Instructions to follow: Reproduce the material from the line with "1: median 8.35, box" to the line with "What is the sum of the", substituting "highest value" for "maximum value" and leaving everything else unchanged. Return only those lines.
§ §
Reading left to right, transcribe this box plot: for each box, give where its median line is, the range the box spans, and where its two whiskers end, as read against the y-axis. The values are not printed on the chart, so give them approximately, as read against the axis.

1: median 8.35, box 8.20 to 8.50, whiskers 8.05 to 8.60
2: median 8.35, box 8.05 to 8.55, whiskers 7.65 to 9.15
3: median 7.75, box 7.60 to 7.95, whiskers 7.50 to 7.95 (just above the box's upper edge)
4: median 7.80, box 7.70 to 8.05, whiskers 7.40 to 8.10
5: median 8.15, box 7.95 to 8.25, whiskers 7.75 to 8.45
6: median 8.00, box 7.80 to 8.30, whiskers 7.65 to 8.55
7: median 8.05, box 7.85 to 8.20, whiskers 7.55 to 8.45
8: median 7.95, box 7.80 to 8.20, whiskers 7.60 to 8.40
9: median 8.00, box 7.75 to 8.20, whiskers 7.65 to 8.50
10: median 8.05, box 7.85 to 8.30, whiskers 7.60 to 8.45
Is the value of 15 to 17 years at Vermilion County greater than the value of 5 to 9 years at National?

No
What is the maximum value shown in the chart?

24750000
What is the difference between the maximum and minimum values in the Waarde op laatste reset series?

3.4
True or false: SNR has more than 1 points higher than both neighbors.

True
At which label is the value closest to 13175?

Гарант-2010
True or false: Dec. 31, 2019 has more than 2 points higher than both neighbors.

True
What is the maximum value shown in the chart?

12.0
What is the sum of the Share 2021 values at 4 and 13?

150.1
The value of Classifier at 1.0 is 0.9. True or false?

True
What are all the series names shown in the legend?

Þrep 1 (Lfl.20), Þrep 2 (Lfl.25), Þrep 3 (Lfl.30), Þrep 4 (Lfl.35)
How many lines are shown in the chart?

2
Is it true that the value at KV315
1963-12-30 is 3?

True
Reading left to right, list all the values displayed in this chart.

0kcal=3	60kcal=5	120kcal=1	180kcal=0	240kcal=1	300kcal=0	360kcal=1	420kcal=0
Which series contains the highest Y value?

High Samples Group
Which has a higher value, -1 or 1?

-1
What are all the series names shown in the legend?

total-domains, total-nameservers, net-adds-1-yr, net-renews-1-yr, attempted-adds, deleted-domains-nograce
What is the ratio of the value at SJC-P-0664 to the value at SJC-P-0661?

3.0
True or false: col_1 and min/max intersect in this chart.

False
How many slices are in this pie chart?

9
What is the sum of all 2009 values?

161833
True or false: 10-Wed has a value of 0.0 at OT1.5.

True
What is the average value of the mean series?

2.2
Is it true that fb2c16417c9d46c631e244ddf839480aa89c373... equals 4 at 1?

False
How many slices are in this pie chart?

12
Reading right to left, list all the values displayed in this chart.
§ §
Solution for this problem:
1: median 8.35, box 8.20 to 8.50, whiskers 8.05 to 8.60
2: median 8.35, box 8.05 to 8.55, whiskers 7.65 to 9.15
3: median 7.75, box 7.60 to 7.95, whiskers 7.50 to 7.95 (just above the box's upper edge)
4: median 7.80, box 7.70 to 8.05, whiskers 7.40 to 8.10
5: median 8.15, box 7.95 to 8.25, whiskers 7.75 to 8.45
6: median 8.00, box 7.80 to 8.30, whiskers 7.65 to 8.55
7: median 8.05, box 7.85 to 8.20, whiskers 7.55 to 8.45
8: median 7.95, box 7.80 to 8.20, whiskers 7.60 to 8.40
9: median 8.00, box 7.75 to 8.20, whiskers 7.65 to 8.50
10: median 8.05, box 7.85 to 8.30, whiskers 7.60 to 8.45
Is the value of 15 to 17 years at Vermilion County greater than the value of 5 to 9 years at National?

No
What is the highest value shown in the chart?

24750000
What is the difference between the maximum and minimum values in the Waarde op laatste reset series?

3.4
True or false: SNR has more than 1 points higher than both neighbors.

True
At which label is the value closest to 13175?

Гарант-2010
True or false: Dec. 31, 2019 has more than 2 points higher than both neighbors.

True
What is the highest value shown in the chart?

12.0
What is the sum of the Share 2021 values at 4 and 13?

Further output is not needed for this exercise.